Once the line with "focal_35mm: 14" is found, write it out along with every line after it, exactly, up to the last line of the entries below. Exclude pictures.
⟨
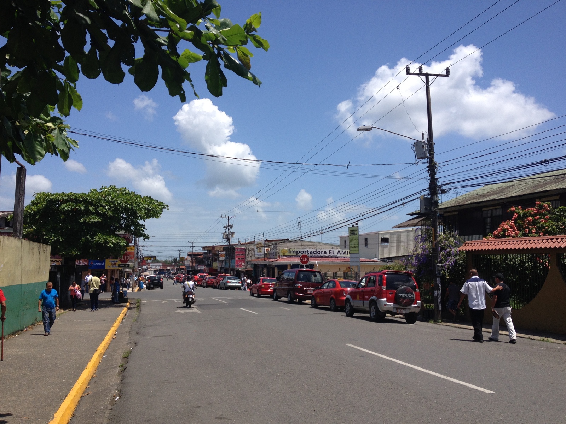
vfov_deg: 40.7
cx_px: 283
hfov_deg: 52.6
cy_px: 212
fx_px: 572
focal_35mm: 35
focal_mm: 4.28
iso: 50
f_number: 2.4
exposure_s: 1/2045
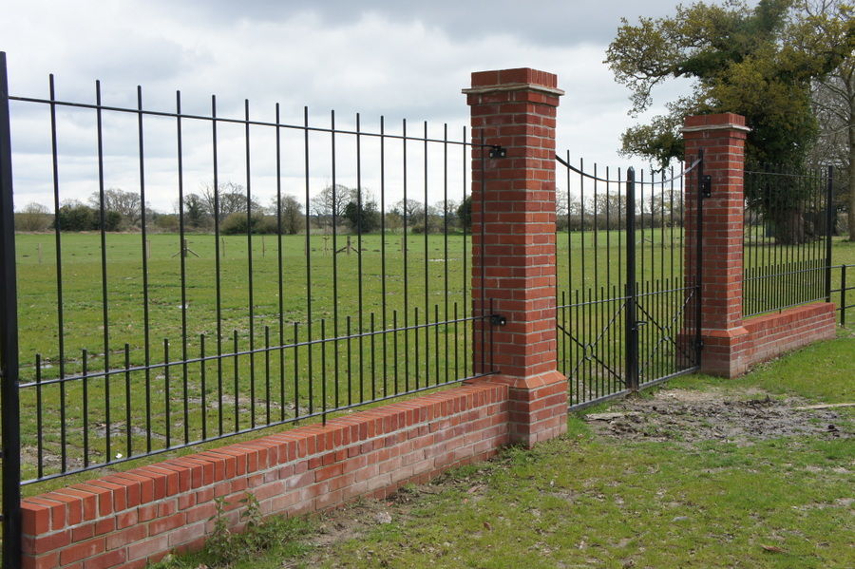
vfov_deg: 29.8
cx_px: 428
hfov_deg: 43.6
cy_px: 284
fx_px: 1068
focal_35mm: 45
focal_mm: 30
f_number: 8
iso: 200
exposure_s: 1/160
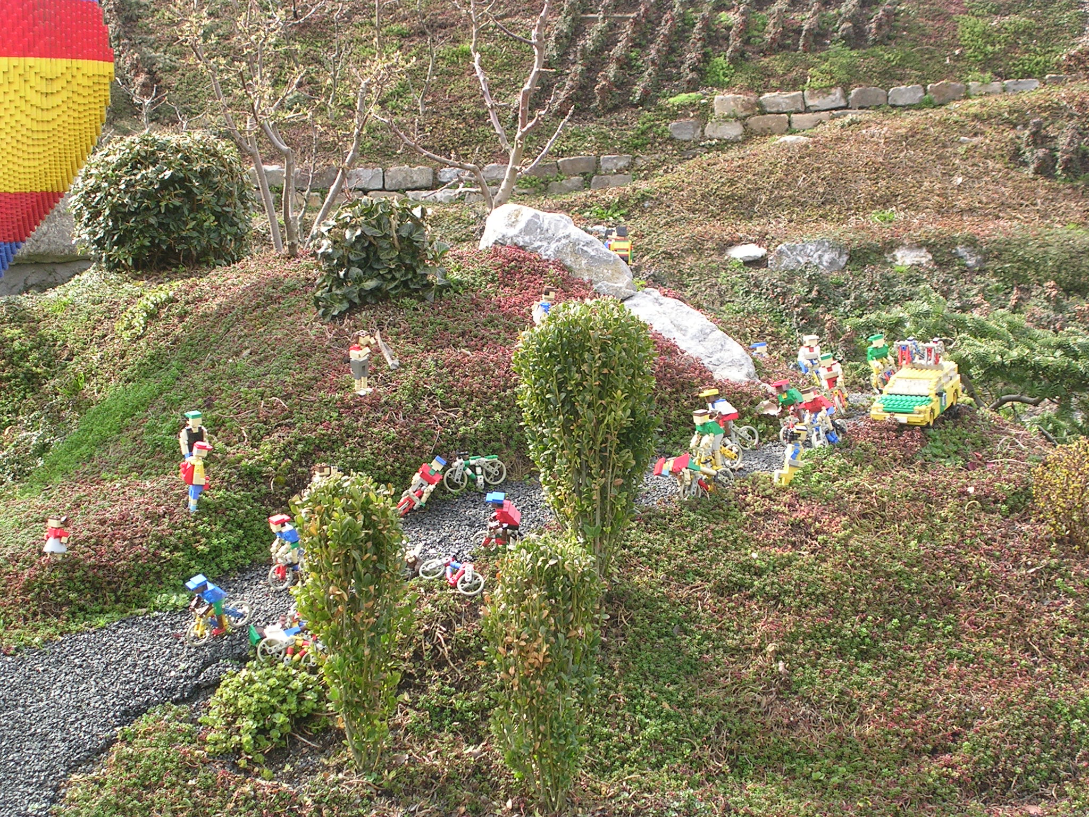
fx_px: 3146
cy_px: 408
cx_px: 544
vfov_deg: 14.8
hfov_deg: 19.6
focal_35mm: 100
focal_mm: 15.2
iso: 50
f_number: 4.5
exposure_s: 1/120
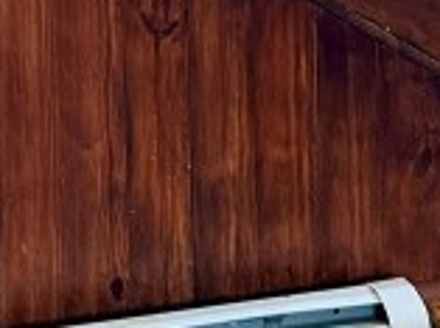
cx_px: -149
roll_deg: +0.6
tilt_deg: -3.0
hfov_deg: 12.2
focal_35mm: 157
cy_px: -603
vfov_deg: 8.2
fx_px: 1991
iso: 250
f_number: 1.78
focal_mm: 6.76
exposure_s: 1/60
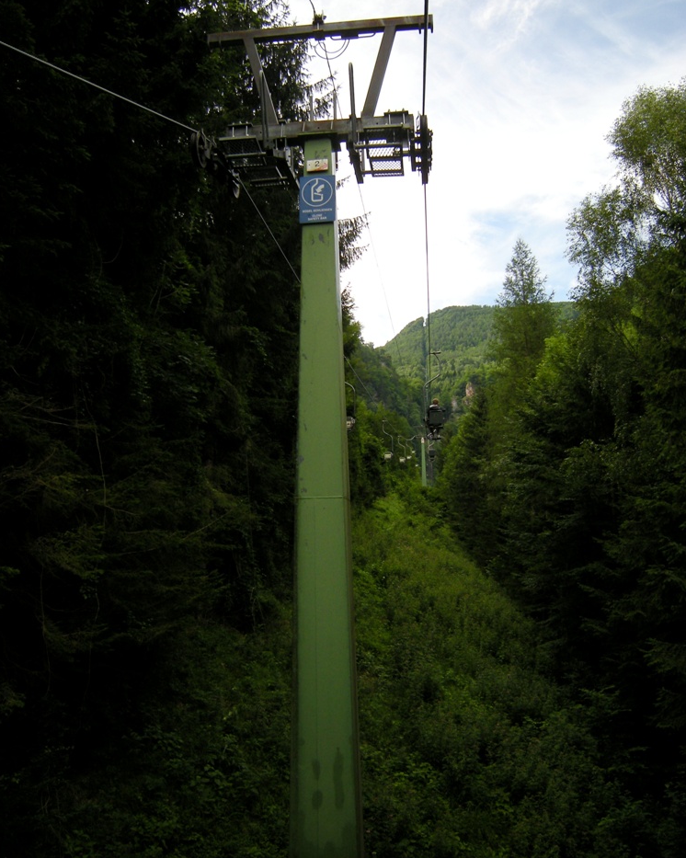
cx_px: 349
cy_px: 418
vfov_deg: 58.8
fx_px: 762
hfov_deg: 48.5
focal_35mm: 30
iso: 64
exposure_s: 1/412
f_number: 2.8
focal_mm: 4.7
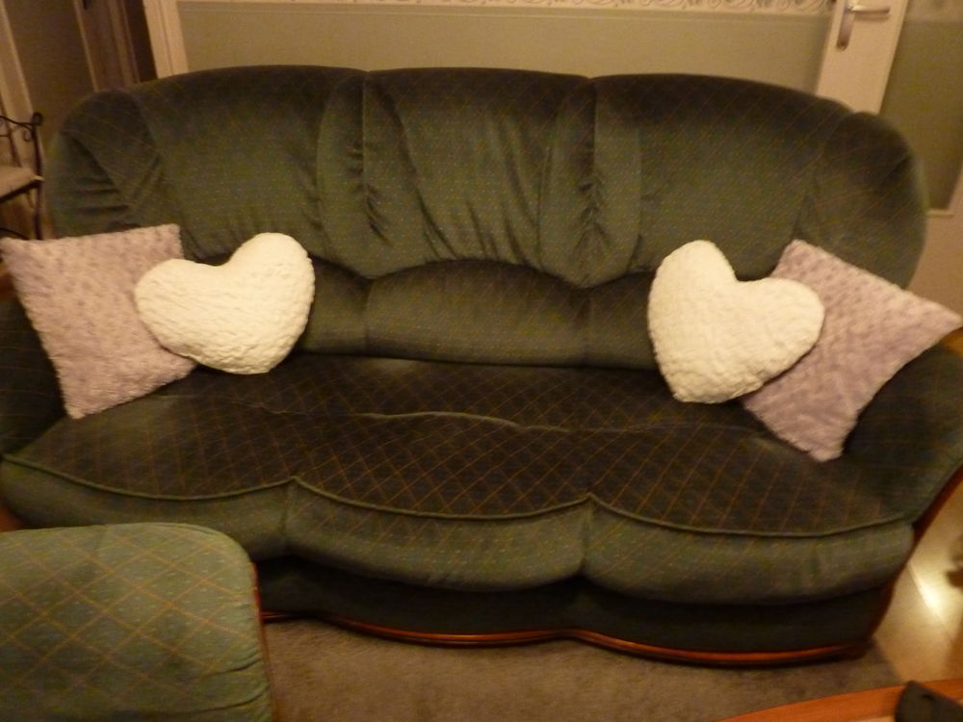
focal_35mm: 25
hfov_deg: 69.4
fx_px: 695
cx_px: 482
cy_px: 361
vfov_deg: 54.9
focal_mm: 4.1
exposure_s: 1/15
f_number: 3.3
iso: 800
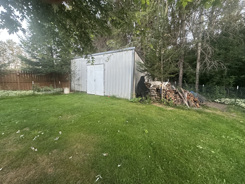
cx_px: 122
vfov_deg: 85.7
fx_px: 99
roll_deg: +1.1
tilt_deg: -5.1
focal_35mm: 14
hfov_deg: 102.1
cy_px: 92
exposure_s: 1/95
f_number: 2.2
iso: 320
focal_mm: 2.22
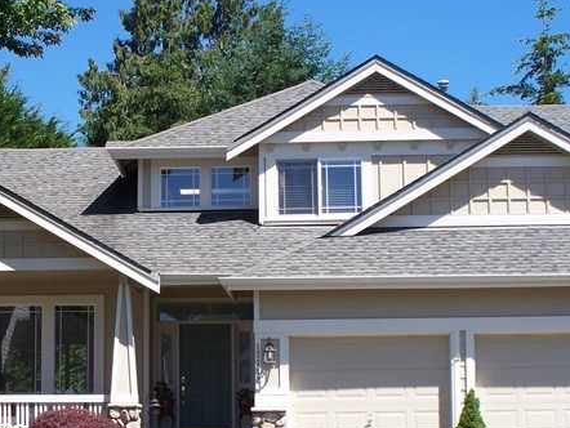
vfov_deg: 18.2
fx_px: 1335
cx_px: 159
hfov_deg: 23.9
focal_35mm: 81
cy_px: 195
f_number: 4.8
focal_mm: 7.54
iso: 80
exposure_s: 1/320
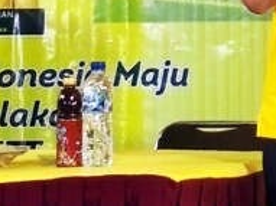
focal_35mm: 290
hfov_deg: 6.8
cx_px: 259
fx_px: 2311
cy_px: -138
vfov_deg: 5.1
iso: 1600
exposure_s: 1/33.3
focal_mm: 6.18
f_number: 1.65
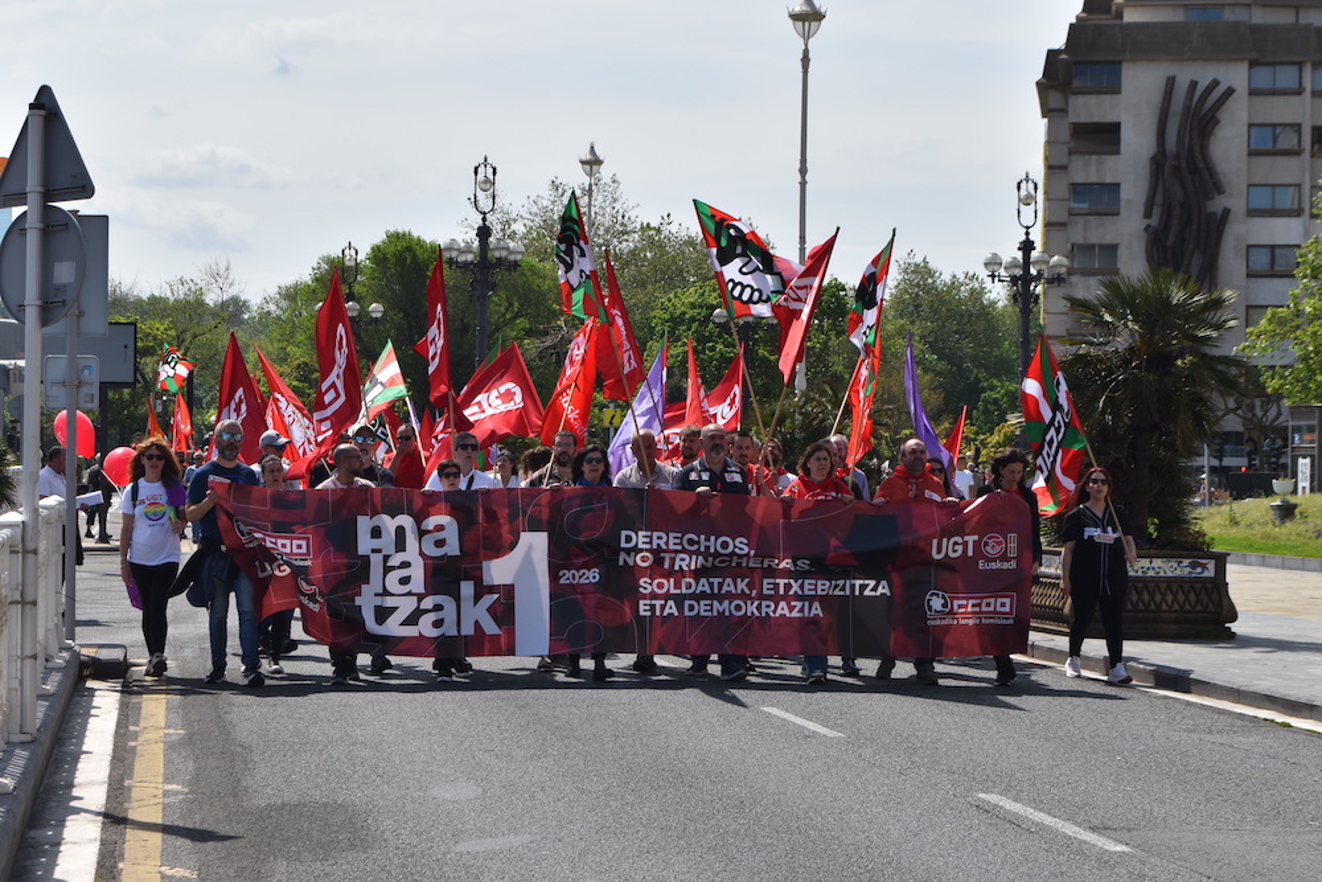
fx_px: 3030
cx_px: 661
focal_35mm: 82
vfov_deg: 16.6
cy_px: 441
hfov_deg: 24.6
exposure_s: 1/400
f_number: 10
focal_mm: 55
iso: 200
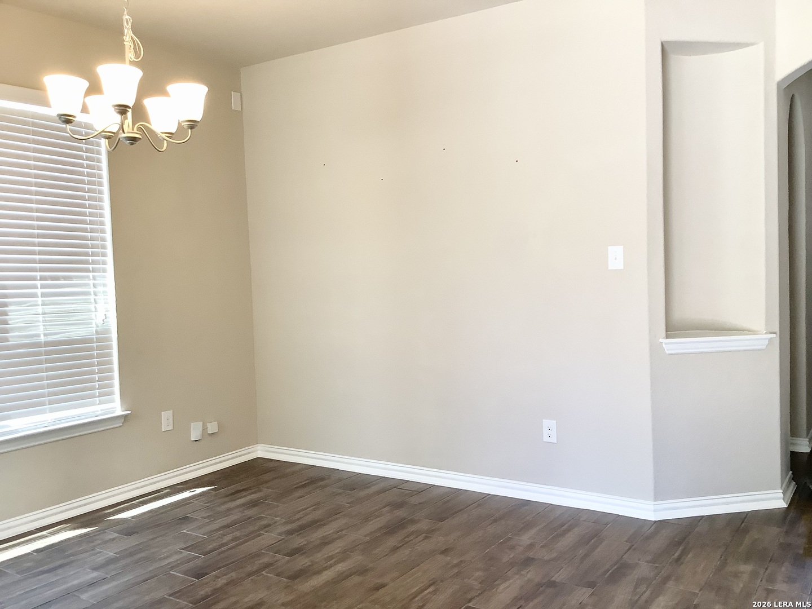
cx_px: 406
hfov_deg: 58.4
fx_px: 727
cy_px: 304
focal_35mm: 31
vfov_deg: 45.4
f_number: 2.4
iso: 100
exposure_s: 1/60
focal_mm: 3.3
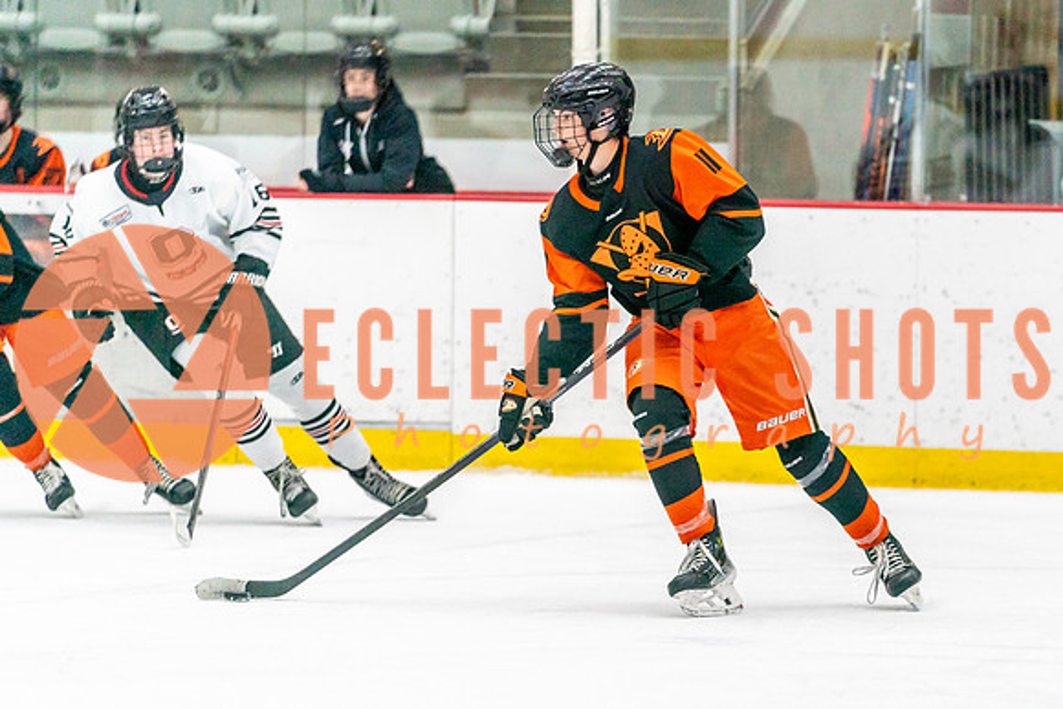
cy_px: 399
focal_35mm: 276
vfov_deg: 5.0
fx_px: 8158
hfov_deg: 7.5
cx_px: 671
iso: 3200
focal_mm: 200
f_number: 2.8
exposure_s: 1/1250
⟩
Response box –
focal_35mm: 14
hfov_deg: 102.1
cy_px: 92
exposure_s: 1/95
f_number: 2.2
iso: 320
focal_mm: 2.22
vfov_deg: 18.2
fx_px: 1335
cx_px: 159
hfov_deg: 23.9
focal_35mm: 81
cy_px: 195
f_number: 4.8
focal_mm: 7.54
iso: 80
exposure_s: 1/320
focal_35mm: 290
hfov_deg: 6.8
cx_px: 259
fx_px: 2311
cy_px: -138
vfov_deg: 5.1
iso: 1600
exposure_s: 1/33.3
focal_mm: 6.18
f_number: 1.65
fx_px: 3030
cx_px: 661
focal_35mm: 82
vfov_deg: 16.6
cy_px: 441
hfov_deg: 24.6
exposure_s: 1/400
f_number: 10
focal_mm: 55
iso: 200
cx_px: 406
hfov_deg: 58.4
fx_px: 727
cy_px: 304
focal_35mm: 31
vfov_deg: 45.4
f_number: 2.4
iso: 100
exposure_s: 1/60
focal_mm: 3.3
cy_px: 399
focal_35mm: 276
vfov_deg: 5.0
fx_px: 8158
hfov_deg: 7.5
cx_px: 671
iso: 3200
focal_mm: 200
f_number: 2.8
exposure_s: 1/1250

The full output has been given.